…or is it just winter?
I returned from a Real Estate conference in Arizona on Monday. It was wonderful to be in a new area surrounded by some of the best Realtors in the USA. (I believe Wendy Starr and I were the only Canadians.) One thing we quickly came to understand was that every Agent we spoke with was dealing with the same low inventory market with homes selling above asking and prices increasing dramatically. These market forces do not observe borders.
While I was in the USA, I happened to read a few articles in the Canadian media and observed some discussion of local Durham Agents and homeowners/ buyers suggesting that there is a chill happening in the local market. Some even suggested that a crash may be coming. Let’s dig in and see if some local metrics can shed some light.
February/22 was a busy month for Oshawa, Whitby and Clarington home sales. In fact there were 516 detached homes that sold! At the end of the month, we had 310 homes on the market for sale. If we compare this to Feb/21, there were 659 homes sold and at month end there were 399 homes for sale.
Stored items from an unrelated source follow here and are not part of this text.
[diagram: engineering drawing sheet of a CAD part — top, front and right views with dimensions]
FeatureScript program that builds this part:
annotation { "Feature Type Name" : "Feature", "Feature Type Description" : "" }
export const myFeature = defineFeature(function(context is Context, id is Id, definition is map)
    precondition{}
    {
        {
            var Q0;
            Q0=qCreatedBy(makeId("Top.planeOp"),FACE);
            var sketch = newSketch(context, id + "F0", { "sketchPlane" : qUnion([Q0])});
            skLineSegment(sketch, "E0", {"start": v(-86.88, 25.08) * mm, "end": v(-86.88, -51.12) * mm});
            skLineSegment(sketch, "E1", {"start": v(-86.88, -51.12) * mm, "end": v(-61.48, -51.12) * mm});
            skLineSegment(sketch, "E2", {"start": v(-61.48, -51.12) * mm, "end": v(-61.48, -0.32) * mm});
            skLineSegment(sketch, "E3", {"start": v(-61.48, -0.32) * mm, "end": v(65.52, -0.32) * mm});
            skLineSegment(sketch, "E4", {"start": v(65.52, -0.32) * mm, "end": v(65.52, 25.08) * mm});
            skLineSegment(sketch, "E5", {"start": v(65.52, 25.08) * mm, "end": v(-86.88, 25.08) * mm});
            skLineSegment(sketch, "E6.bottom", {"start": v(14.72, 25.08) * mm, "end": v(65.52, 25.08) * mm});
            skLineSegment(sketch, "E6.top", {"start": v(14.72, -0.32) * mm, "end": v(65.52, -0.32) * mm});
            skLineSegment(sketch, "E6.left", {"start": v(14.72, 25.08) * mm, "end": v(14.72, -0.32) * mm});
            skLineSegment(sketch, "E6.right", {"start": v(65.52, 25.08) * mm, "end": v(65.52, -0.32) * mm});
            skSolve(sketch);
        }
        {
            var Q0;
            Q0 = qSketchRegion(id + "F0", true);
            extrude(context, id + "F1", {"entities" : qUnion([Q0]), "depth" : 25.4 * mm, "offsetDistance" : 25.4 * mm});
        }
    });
A quick guess would indicate that we are down in the number of sales, however things are not always what they seem to be.
A good place to begin is looking at the prices of detached homes and how they have changed since the first of January/22.
Oshawa: January 1/22 $1035,000 March 1/22 $1,218,000 + $183,000
Whitby: January 1/22 $1,259,000 March 1/22 $1,548,000 + $289,000
Clarington: January 1/22 $1,109,000 March 1/22 $1,257,000 + $148,000
The increasing values have skyrocketed, in fact, year-over-year our communities have increased about 40%! However, things are not always what they seem to be.
The more I thought about it, the more I felt “those people” chatting about a market slowdown must know something I was missing. I dug a bit deeper and here is what I found that may give some insight into what is causing that fear. On the MLS system we can report homes in a few different ways – as active (available for sale,) as sold, as sold conditionally or as terminated. Let’s focus on the terminated status.
What terminated means as a status is that a property was introduced to the MLS system as a home for sale and at some point, the Seller and agent terminated the listing removing it from the market. An example of this was a home that was recently listed for sale in Whitby for $1,029,000 and after a week was terminated, only to be relisted for $1.498,000. It looks like during the first attempt the Agent was holding offers and either didn’t get what the Seller was looking for or received no offers thus terminating the listing and resubmitting at what the Seller really wanted. There were 83 terminations in the past 8 days.
What this metric tells me is that there is some resistance with Buyers to bid up homes that are listed low hoping to create a bidding war getting a flurry of offers with an acceptable offer in the anticipated range. It might be a crack in the foundation, but I don’t see this as an issue to get overly concerned about.
My experience informs me that when we see Real Estate markets that have meteoric increases in value and activity, there are some who love picturing the drama of a crash happening. I remember seeing this downward projection by some in the late 1980s and again starting in around 2010. The Real Estate market has increased in value since the late 1980s when I began my career with 2 drops in value, for all intentions it has been a rising market. For each of those years, there have been “nay-sayers” predicting a slowdown, a shift or a full-out collapse.
I have learned, that when you look at the numbers and understand what the trends say, things pretty much are always what they seem to be.